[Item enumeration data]

──────────

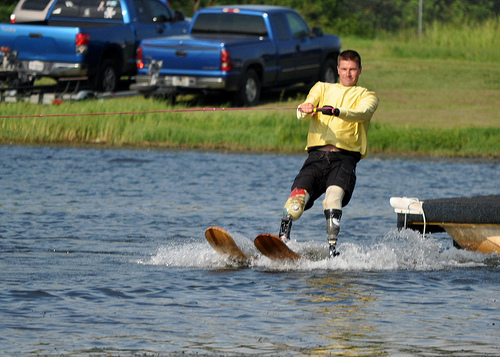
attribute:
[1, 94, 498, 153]
grass — Green 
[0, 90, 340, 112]
rope — red 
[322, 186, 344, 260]
prosthetic leg — white , grey, black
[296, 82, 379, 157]
top — yellow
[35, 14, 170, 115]
blue truck — blue , parked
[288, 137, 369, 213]
shorts — black 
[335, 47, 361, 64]
hair — short 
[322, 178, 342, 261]
prosthetic leg — prosthetic 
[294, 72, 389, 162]
shirt — yellow 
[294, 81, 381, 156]
yellow shirt — yellow 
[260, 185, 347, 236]
legs — proshetic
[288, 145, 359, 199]
shorts — black 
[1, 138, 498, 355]
water — large 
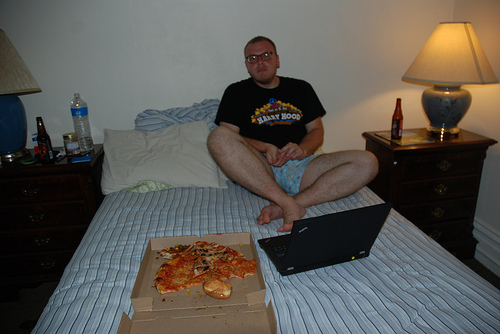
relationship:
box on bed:
[132, 231, 274, 333] [33, 110, 499, 331]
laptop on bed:
[258, 195, 390, 286] [33, 110, 499, 331]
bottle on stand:
[36, 117, 55, 162] [5, 134, 101, 298]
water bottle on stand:
[69, 94, 95, 152] [5, 134, 101, 298]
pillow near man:
[99, 128, 224, 189] [209, 33, 384, 235]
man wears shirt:
[209, 33, 384, 235] [214, 78, 331, 151]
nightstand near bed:
[371, 131, 496, 264] [33, 110, 499, 331]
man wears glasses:
[209, 33, 384, 235] [247, 48, 280, 65]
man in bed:
[209, 33, 384, 235] [33, 110, 499, 331]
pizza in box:
[152, 240, 250, 307] [132, 231, 274, 333]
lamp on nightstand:
[402, 21, 495, 134] [371, 131, 496, 264]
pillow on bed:
[99, 128, 224, 189] [33, 110, 499, 331]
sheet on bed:
[102, 184, 246, 231] [33, 110, 499, 331]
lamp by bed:
[402, 21, 495, 134] [33, 110, 499, 331]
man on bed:
[209, 33, 384, 235] [33, 110, 499, 331]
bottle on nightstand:
[390, 98, 404, 141] [371, 131, 496, 264]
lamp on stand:
[2, 36, 42, 155] [5, 134, 101, 298]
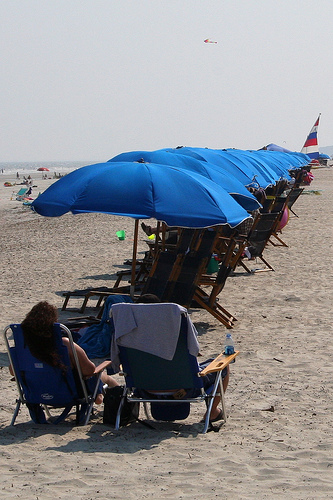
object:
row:
[26, 142, 312, 305]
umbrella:
[219, 148, 277, 187]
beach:
[0, 161, 331, 498]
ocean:
[0, 159, 107, 170]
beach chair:
[110, 302, 240, 434]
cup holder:
[222, 349, 236, 356]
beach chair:
[3, 322, 113, 427]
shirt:
[110, 301, 202, 374]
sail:
[299, 112, 322, 160]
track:
[42, 478, 90, 490]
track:
[163, 468, 202, 480]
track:
[250, 468, 288, 476]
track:
[254, 438, 298, 453]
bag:
[102, 384, 140, 426]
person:
[132, 293, 230, 425]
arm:
[198, 349, 240, 377]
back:
[110, 300, 206, 403]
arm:
[60, 336, 96, 375]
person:
[18, 299, 122, 404]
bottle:
[224, 334, 235, 363]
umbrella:
[37, 167, 50, 179]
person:
[142, 222, 179, 237]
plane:
[203, 38, 218, 45]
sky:
[24, 32, 320, 119]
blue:
[105, 171, 141, 201]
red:
[36, 167, 50, 172]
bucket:
[116, 230, 126, 241]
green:
[116, 230, 125, 238]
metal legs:
[202, 370, 227, 435]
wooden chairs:
[76, 293, 129, 359]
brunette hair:
[21, 300, 71, 374]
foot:
[140, 221, 152, 237]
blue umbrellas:
[30, 159, 252, 232]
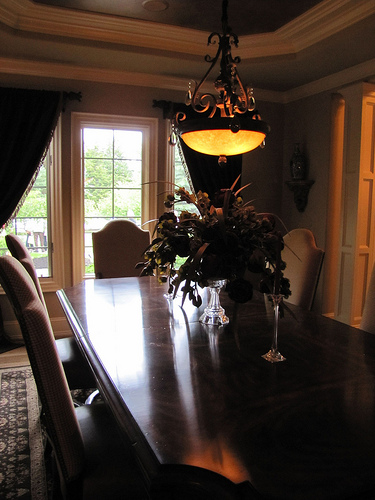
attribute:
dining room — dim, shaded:
[2, 1, 372, 492]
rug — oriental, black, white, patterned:
[0, 362, 48, 497]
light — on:
[169, 114, 272, 163]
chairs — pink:
[0, 254, 139, 498]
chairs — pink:
[0, 233, 102, 456]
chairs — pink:
[90, 217, 150, 281]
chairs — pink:
[263, 225, 325, 310]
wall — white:
[279, 94, 331, 230]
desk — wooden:
[63, 272, 374, 497]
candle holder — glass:
[261, 293, 284, 363]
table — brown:
[49, 257, 372, 374]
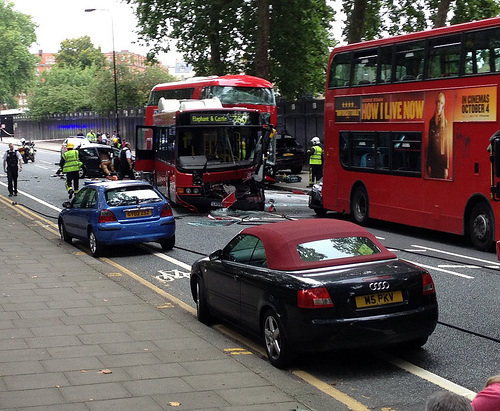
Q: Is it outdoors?
A: Yes, it is outdoors.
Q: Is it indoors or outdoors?
A: It is outdoors.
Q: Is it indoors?
A: No, it is outdoors.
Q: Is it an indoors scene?
A: No, it is outdoors.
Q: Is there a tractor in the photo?
A: No, there are no tractors.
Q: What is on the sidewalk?
A: The car is on the sidewalk.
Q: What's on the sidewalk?
A: The car is on the sidewalk.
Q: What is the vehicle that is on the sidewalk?
A: The vehicle is a car.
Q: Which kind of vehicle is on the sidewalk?
A: The vehicle is a car.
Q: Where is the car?
A: The car is on the sidewalk.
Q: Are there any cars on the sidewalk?
A: Yes, there is a car on the sidewalk.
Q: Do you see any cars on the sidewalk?
A: Yes, there is a car on the sidewalk.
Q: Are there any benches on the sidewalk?
A: No, there is a car on the sidewalk.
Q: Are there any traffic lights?
A: No, there are no traffic lights.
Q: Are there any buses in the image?
A: Yes, there is a bus.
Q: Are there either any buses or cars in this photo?
A: Yes, there is a bus.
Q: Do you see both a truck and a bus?
A: No, there is a bus but no trucks.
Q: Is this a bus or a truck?
A: This is a bus.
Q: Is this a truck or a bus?
A: This is a bus.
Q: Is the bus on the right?
A: Yes, the bus is on the right of the image.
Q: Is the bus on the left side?
A: No, the bus is on the right of the image.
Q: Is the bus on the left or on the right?
A: The bus is on the right of the image.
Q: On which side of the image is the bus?
A: The bus is on the right of the image.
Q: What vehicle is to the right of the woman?
A: The vehicle is a bus.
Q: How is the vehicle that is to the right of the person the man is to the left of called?
A: The vehicle is a bus.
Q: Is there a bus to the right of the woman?
A: Yes, there is a bus to the right of the woman.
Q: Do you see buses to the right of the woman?
A: Yes, there is a bus to the right of the woman.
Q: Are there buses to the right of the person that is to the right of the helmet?
A: Yes, there is a bus to the right of the woman.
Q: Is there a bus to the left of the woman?
A: No, the bus is to the right of the woman.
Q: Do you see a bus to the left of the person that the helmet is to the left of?
A: No, the bus is to the right of the woman.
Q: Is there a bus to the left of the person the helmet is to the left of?
A: No, the bus is to the right of the woman.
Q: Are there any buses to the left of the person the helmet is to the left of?
A: No, the bus is to the right of the woman.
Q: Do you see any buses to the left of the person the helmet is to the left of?
A: No, the bus is to the right of the woman.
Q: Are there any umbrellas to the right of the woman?
A: No, there is a bus to the right of the woman.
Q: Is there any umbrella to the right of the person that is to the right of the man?
A: No, there is a bus to the right of the woman.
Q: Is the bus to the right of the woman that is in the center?
A: Yes, the bus is to the right of the woman.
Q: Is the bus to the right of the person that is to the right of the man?
A: Yes, the bus is to the right of the woman.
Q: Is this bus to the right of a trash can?
A: No, the bus is to the right of the woman.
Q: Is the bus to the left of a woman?
A: No, the bus is to the right of a woman.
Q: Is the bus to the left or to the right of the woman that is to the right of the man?
A: The bus is to the right of the woman.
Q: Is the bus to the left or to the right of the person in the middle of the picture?
A: The bus is to the right of the woman.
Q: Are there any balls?
A: No, there are no balls.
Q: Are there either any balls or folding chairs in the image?
A: No, there are no balls or folding chairs.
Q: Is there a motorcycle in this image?
A: Yes, there is a motorcycle.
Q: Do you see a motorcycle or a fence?
A: Yes, there is a motorcycle.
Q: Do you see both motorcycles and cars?
A: Yes, there are both a motorcycle and a car.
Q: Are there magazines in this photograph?
A: No, there are no magazines.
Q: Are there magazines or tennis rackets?
A: No, there are no magazines or tennis rackets.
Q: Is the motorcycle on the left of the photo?
A: Yes, the motorcycle is on the left of the image.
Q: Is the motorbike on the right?
A: No, the motorbike is on the left of the image.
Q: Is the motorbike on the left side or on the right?
A: The motorbike is on the left of the image.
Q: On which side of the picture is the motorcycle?
A: The motorcycle is on the left of the image.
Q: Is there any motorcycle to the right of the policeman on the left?
A: Yes, there is a motorcycle to the right of the policeman.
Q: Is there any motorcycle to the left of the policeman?
A: No, the motorcycle is to the right of the policeman.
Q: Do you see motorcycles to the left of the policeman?
A: No, the motorcycle is to the right of the policeman.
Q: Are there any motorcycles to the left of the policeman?
A: No, the motorcycle is to the right of the policeman.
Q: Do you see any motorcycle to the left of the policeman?
A: No, the motorcycle is to the right of the policeman.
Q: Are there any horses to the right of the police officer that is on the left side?
A: No, there is a motorcycle to the right of the policeman.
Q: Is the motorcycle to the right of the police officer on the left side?
A: Yes, the motorcycle is to the right of the police officer.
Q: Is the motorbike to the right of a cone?
A: No, the motorbike is to the right of the police officer.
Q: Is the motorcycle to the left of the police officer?
A: No, the motorcycle is to the right of the police officer.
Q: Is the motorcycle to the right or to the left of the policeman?
A: The motorcycle is to the right of the policeman.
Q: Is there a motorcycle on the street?
A: Yes, there is a motorcycle on the street.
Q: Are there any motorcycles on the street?
A: Yes, there is a motorcycle on the street.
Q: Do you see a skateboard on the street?
A: No, there is a motorcycle on the street.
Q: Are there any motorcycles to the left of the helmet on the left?
A: Yes, there is a motorcycle to the left of the helmet.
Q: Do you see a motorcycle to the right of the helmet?
A: No, the motorcycle is to the left of the helmet.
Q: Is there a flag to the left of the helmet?
A: No, there is a motorcycle to the left of the helmet.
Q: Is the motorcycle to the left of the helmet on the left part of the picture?
A: Yes, the motorcycle is to the left of the helmet.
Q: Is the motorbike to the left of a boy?
A: No, the motorbike is to the left of the helmet.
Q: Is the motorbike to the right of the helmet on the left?
A: No, the motorbike is to the left of the helmet.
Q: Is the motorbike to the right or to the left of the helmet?
A: The motorbike is to the left of the helmet.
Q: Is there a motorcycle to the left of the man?
A: Yes, there is a motorcycle to the left of the man.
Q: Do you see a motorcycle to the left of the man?
A: Yes, there is a motorcycle to the left of the man.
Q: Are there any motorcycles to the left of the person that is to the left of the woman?
A: Yes, there is a motorcycle to the left of the man.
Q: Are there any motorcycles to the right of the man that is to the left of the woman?
A: No, the motorcycle is to the left of the man.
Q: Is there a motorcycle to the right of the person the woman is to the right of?
A: No, the motorcycle is to the left of the man.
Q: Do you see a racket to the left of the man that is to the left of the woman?
A: No, there is a motorcycle to the left of the man.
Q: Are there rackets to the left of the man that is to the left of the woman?
A: No, there is a motorcycle to the left of the man.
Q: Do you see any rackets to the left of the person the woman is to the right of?
A: No, there is a motorcycle to the left of the man.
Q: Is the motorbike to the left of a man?
A: Yes, the motorbike is to the left of a man.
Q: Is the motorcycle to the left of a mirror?
A: No, the motorcycle is to the left of a man.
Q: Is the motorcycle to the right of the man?
A: No, the motorcycle is to the left of the man.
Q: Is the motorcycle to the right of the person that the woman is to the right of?
A: No, the motorcycle is to the left of the man.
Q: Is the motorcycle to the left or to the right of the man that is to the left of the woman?
A: The motorcycle is to the left of the man.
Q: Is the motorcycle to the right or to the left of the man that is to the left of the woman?
A: The motorcycle is to the left of the man.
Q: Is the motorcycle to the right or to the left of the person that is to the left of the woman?
A: The motorcycle is to the left of the man.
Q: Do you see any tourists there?
A: No, there are no tourists.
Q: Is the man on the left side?
A: Yes, the man is on the left of the image.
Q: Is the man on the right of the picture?
A: No, the man is on the left of the image.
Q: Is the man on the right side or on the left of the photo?
A: The man is on the left of the image.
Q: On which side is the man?
A: The man is on the left of the image.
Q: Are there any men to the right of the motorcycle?
A: Yes, there is a man to the right of the motorcycle.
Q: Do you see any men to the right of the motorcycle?
A: Yes, there is a man to the right of the motorcycle.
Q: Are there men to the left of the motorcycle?
A: No, the man is to the right of the motorcycle.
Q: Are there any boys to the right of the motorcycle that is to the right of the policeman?
A: No, there is a man to the right of the motorbike.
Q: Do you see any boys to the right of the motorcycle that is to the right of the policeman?
A: No, there is a man to the right of the motorbike.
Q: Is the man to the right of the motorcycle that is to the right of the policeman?
A: Yes, the man is to the right of the motorcycle.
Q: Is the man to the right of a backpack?
A: No, the man is to the right of the motorcycle.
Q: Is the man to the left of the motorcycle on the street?
A: No, the man is to the right of the motorbike.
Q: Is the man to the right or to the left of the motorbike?
A: The man is to the right of the motorbike.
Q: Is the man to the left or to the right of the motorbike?
A: The man is to the right of the motorbike.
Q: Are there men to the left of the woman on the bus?
A: Yes, there is a man to the left of the woman.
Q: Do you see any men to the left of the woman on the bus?
A: Yes, there is a man to the left of the woman.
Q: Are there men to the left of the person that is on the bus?
A: Yes, there is a man to the left of the woman.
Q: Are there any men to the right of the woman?
A: No, the man is to the left of the woman.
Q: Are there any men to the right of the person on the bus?
A: No, the man is to the left of the woman.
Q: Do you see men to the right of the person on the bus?
A: No, the man is to the left of the woman.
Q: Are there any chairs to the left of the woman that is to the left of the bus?
A: No, there is a man to the left of the woman.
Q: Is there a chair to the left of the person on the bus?
A: No, there is a man to the left of the woman.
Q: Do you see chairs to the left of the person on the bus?
A: No, there is a man to the left of the woman.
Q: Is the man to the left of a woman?
A: Yes, the man is to the left of a woman.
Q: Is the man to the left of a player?
A: No, the man is to the left of a woman.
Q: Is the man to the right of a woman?
A: No, the man is to the left of a woman.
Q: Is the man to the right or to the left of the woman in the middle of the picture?
A: The man is to the left of the woman.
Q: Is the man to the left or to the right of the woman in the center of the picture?
A: The man is to the left of the woman.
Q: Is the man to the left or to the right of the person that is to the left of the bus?
A: The man is to the left of the woman.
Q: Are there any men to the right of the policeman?
A: Yes, there is a man to the right of the policeman.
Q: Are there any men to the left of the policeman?
A: No, the man is to the right of the policeman.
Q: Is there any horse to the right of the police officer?
A: No, there is a man to the right of the police officer.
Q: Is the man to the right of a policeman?
A: Yes, the man is to the right of a policeman.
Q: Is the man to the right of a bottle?
A: No, the man is to the right of a policeman.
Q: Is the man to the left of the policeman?
A: No, the man is to the right of the policeman.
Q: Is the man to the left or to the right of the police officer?
A: The man is to the right of the police officer.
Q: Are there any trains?
A: No, there are no trains.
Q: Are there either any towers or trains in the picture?
A: No, there are no trains or towers.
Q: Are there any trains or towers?
A: No, there are no trains or towers.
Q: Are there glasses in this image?
A: No, there are no glasses.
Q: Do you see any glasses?
A: No, there are no glasses.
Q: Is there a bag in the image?
A: No, there are no bags.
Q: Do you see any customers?
A: No, there are no customers.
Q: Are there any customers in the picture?
A: No, there are no customers.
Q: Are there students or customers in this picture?
A: No, there are no customers or students.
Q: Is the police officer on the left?
A: Yes, the police officer is on the left of the image.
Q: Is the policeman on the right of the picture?
A: No, the policeman is on the left of the image.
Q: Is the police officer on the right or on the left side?
A: The police officer is on the left of the image.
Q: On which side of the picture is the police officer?
A: The police officer is on the left of the image.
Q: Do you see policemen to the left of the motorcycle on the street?
A: Yes, there is a policeman to the left of the motorcycle.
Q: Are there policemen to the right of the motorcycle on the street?
A: No, the policeman is to the left of the motorbike.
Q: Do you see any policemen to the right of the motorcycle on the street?
A: No, the policeman is to the left of the motorbike.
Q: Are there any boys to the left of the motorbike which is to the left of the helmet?
A: No, there is a policeman to the left of the motorbike.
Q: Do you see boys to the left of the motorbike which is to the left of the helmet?
A: No, there is a policeman to the left of the motorbike.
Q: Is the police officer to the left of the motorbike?
A: Yes, the police officer is to the left of the motorbike.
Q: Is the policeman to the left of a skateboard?
A: No, the policeman is to the left of the motorbike.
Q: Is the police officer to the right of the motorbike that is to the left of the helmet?
A: No, the police officer is to the left of the motorcycle.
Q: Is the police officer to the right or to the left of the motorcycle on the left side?
A: The police officer is to the left of the motorbike.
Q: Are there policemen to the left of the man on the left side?
A: Yes, there is a policeman to the left of the man.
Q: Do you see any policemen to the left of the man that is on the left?
A: Yes, there is a policeman to the left of the man.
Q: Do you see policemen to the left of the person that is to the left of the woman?
A: Yes, there is a policeman to the left of the man.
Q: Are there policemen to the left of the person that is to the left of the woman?
A: Yes, there is a policeman to the left of the man.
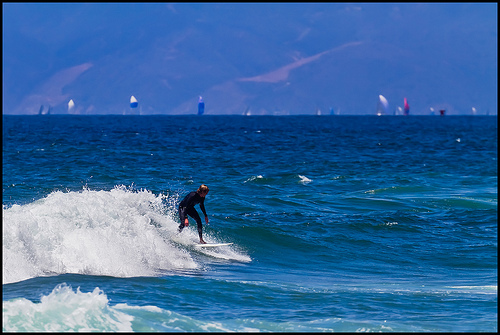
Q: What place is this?
A: It is an ocean.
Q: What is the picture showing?
A: It is showing an ocean.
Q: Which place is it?
A: It is an ocean.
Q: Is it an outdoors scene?
A: Yes, it is outdoors.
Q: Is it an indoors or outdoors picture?
A: It is outdoors.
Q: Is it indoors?
A: No, it is outdoors.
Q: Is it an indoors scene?
A: No, it is outdoors.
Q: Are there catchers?
A: No, there are no catchers.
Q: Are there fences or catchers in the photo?
A: No, there are no catchers or fences.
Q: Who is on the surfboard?
A: The man is on the surfboard.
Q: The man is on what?
A: The man is on the surfboard.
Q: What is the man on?
A: The man is on the surfboard.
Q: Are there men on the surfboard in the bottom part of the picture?
A: Yes, there is a man on the surfboard.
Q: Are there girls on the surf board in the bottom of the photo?
A: No, there is a man on the surfboard.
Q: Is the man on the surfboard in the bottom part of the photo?
A: Yes, the man is on the surfboard.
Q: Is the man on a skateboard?
A: No, the man is on the surfboard.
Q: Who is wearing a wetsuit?
A: The man is wearing a wetsuit.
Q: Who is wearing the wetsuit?
A: The man is wearing a wetsuit.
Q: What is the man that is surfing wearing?
A: The man is wearing a wetsuit.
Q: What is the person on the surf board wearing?
A: The man is wearing a wetsuit.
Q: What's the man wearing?
A: The man is wearing a wetsuit.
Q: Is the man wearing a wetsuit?
A: Yes, the man is wearing a wetsuit.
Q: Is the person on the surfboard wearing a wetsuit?
A: Yes, the man is wearing a wetsuit.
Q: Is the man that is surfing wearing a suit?
A: No, the man is wearing a wetsuit.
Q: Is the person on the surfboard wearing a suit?
A: No, the man is wearing a wetsuit.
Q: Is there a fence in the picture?
A: No, there are no fences.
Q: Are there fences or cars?
A: No, there are no fences or cars.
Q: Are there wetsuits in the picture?
A: Yes, there is a wetsuit.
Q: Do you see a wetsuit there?
A: Yes, there is a wetsuit.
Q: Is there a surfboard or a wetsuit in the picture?
A: Yes, there is a wetsuit.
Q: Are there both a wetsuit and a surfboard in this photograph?
A: Yes, there are both a wetsuit and a surfboard.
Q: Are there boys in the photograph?
A: No, there are no boys.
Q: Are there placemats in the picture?
A: No, there are no placemats.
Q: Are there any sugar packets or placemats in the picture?
A: No, there are no placemats or sugar packets.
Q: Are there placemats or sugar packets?
A: No, there are no placemats or sugar packets.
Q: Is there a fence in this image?
A: No, there are no fences.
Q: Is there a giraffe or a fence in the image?
A: No, there are no fences or giraffes.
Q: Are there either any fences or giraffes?
A: No, there are no fences or giraffes.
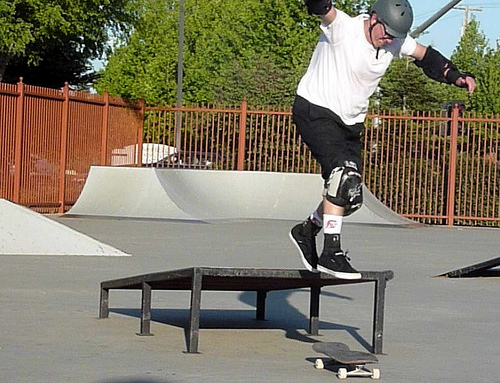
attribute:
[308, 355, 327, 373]
wheel — white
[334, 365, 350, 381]
wheel — white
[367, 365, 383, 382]
wheel — white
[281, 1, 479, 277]
man — skating, light skinned, jumping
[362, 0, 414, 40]
helmet — black, grey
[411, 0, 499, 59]
sky — blue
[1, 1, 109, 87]
tree — green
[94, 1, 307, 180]
tree — green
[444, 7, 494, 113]
tree — green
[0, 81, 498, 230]
fence — red, orange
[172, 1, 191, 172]
pole — grey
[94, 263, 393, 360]
ramp — metal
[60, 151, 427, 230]
ramp — concrete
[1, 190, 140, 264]
ramp — concrete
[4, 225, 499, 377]
floor — smooth, concrete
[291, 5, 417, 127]
shirt — white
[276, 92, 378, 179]
shorts — black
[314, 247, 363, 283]
shoes — black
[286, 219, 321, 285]
shoes — black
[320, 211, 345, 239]
socks — white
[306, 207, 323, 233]
socks — white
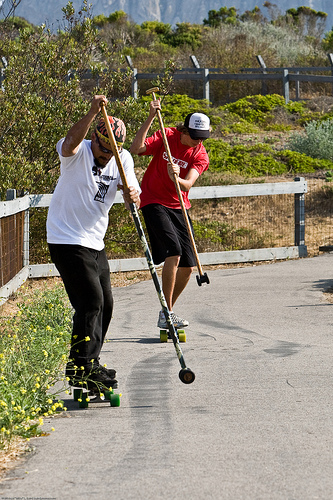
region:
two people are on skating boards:
[64, 74, 264, 365]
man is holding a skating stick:
[69, 90, 181, 418]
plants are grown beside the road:
[11, 288, 64, 397]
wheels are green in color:
[71, 365, 136, 422]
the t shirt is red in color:
[153, 127, 207, 198]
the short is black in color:
[151, 200, 214, 265]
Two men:
[19, 76, 239, 397]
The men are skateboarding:
[42, 75, 261, 415]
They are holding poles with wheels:
[97, 72, 242, 402]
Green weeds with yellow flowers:
[7, 289, 78, 442]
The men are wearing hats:
[87, 92, 218, 139]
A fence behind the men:
[4, 180, 325, 280]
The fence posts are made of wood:
[205, 173, 319, 261]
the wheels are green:
[70, 383, 121, 406]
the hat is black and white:
[182, 104, 213, 139]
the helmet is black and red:
[95, 111, 133, 145]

──────────

→ Exercise goal: Copy out the lines above word for word, starting at the line with "Q: Is there a fence in the picture?" and continuing through the line with "A: No, there are no placemats.", both ends included.

→ Answer box:
Q: Is there a fence in the picture?
A: No, there are no fences.
Q: Are there fences or cars?
A: No, there are no fences or cars.
Q: Are there wetsuits in the picture?
A: Yes, there is a wetsuit.
Q: Do you see a wetsuit there?
A: Yes, there is a wetsuit.
Q: Is there a surfboard or a wetsuit in the picture?
A: Yes, there is a wetsuit.
Q: Are there both a wetsuit and a surfboard in this photograph?
A: Yes, there are both a wetsuit and a surfboard.
Q: Are there boys in the photograph?
A: No, there are no boys.
Q: Are there placemats in the picture?
A: No, there are no placemats.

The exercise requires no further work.